Cricket analogy: It's like a franchise rule that a player can only request a review (DRS) on a decision affecting their own dismissal, not any teammate's -- a resource-ownership check beyond simple team membership.
// Role-based authorization on a controller
[Authorize(Roles = "Admin,Manager")]
public class ReportsController : Controller
{
public ActionResult Index() => View();
// Stacking attributes = AND, not OR
[Authorize(Roles = "Admin")]
public ActionResult DeleteAll() => View();
}
// Resource-based authorization inside an action
[Authorize]
public ActionResult Edit(int id)
{
var order = _db.Orders.Find(id);
if (order == null) return HttpNotFound();
var currentUserId = User.Identity.GetUserId();
if (order.OwnerUserId != currentUserId && !User.IsInRole("Admin"))
{
return new HttpStatusCodeResult(HttpStatusCode.Forbidden);
}
return View(order);
}
// Custom claims-based authorize attribute
public class RequireEmailVerifiedAttribute : AuthorizeAttribute
{
protected override bool AuthorizeCore(HttpContextBase httpContext)
{
var identity = httpContext.User.Identity as ClaimsIdentity;
return identity != null &&
identity.HasClaim(c => c.Type == "EmailVerified" && c.Value == "true");
}
}[Authorize] with no parameters only checks that the user is authenticated -- it grants access to any logged-in user regardless of role. Always be explicit with Roles or a custom policy when an action should be restricted beyond 'just logged in.'
Never rely solely on hiding a link or menu item in the view to 'protect' an action. If the controller action itself isn't decorated with [Authorize], any authenticated (or even anonymous) user can invoke it directly by URL, bypassing the UI entirely.
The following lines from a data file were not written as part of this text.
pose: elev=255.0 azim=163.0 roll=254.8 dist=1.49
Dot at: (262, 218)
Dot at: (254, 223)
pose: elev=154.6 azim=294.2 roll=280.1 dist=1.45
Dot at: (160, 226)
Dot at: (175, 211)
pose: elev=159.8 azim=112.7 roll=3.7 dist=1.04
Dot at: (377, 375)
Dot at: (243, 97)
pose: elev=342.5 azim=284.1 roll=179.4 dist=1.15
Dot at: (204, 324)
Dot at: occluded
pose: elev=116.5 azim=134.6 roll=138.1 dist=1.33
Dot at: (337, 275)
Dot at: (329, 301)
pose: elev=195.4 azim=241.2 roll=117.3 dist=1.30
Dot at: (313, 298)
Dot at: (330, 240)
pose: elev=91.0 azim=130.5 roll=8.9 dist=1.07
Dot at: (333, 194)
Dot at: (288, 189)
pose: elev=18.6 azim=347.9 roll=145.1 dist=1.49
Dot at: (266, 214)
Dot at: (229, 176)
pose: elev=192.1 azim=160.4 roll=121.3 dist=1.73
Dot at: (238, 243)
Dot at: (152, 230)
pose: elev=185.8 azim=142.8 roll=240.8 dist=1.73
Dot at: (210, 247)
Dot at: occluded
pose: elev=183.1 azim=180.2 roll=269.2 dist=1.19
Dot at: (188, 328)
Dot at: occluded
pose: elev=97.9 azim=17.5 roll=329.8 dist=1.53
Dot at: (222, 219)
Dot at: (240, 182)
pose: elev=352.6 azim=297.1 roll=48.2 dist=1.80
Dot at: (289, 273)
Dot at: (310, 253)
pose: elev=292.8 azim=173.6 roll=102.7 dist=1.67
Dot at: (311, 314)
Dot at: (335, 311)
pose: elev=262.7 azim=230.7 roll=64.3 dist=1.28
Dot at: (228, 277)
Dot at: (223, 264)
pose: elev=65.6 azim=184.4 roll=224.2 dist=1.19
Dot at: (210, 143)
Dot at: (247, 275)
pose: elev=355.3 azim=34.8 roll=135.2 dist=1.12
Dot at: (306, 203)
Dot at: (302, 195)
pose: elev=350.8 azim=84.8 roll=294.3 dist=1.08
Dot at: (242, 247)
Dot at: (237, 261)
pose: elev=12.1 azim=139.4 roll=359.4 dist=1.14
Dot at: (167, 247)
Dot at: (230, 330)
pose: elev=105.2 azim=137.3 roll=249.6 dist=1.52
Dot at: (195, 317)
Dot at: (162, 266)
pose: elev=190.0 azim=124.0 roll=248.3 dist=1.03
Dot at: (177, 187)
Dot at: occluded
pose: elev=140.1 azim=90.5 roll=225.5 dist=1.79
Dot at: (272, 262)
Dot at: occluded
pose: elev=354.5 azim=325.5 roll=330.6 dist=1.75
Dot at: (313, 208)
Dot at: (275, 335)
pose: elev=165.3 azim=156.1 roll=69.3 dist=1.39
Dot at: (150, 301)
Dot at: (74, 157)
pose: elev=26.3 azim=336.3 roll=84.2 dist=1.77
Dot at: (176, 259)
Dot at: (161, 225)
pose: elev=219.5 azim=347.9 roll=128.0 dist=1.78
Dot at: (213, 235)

- Authorization decides what an already-authenticated user is allowed to do, evaluated by filters before the action executes.
- [Authorize] alone requires any authenticated user; [Authorize(Roles="A,B")] requires membership in at least one listed role.
- Stacking multiple [Authorize] attributes on one action is an AND, not an OR, of their conditions.
- Resource-based rules like 'edit only your own record' require checks inside the action or a custom AuthorizeAttribute.
- Custom AuthorizeAttribute subclasses override AuthorizeCore to inspect claims beyond simple role membership.
- Hiding UI elements is not a substitute for decorating the underlying controller action with proper authorization.
- Unauthorized requests are short-circuited by the filter pipeline, so the action method body never runs.
Practice what you learned
1. What does a bare [Authorize] attribute with no Roles parameter actually enforce?
2. If a controller has [Authorize(Roles="Admin")] on the class and a second [Authorize(Roles="Manager")] on a specific action, what is required to call that action?
3. Which method do you override to implement a custom claims-based AuthorizeAttribute?
4. Why can't [Authorize(Roles="...")] alone express a rule like 'users may only edit their own order'?
5. Where in the MVC pipeline does an [Authorize] failure short-circuit request processing?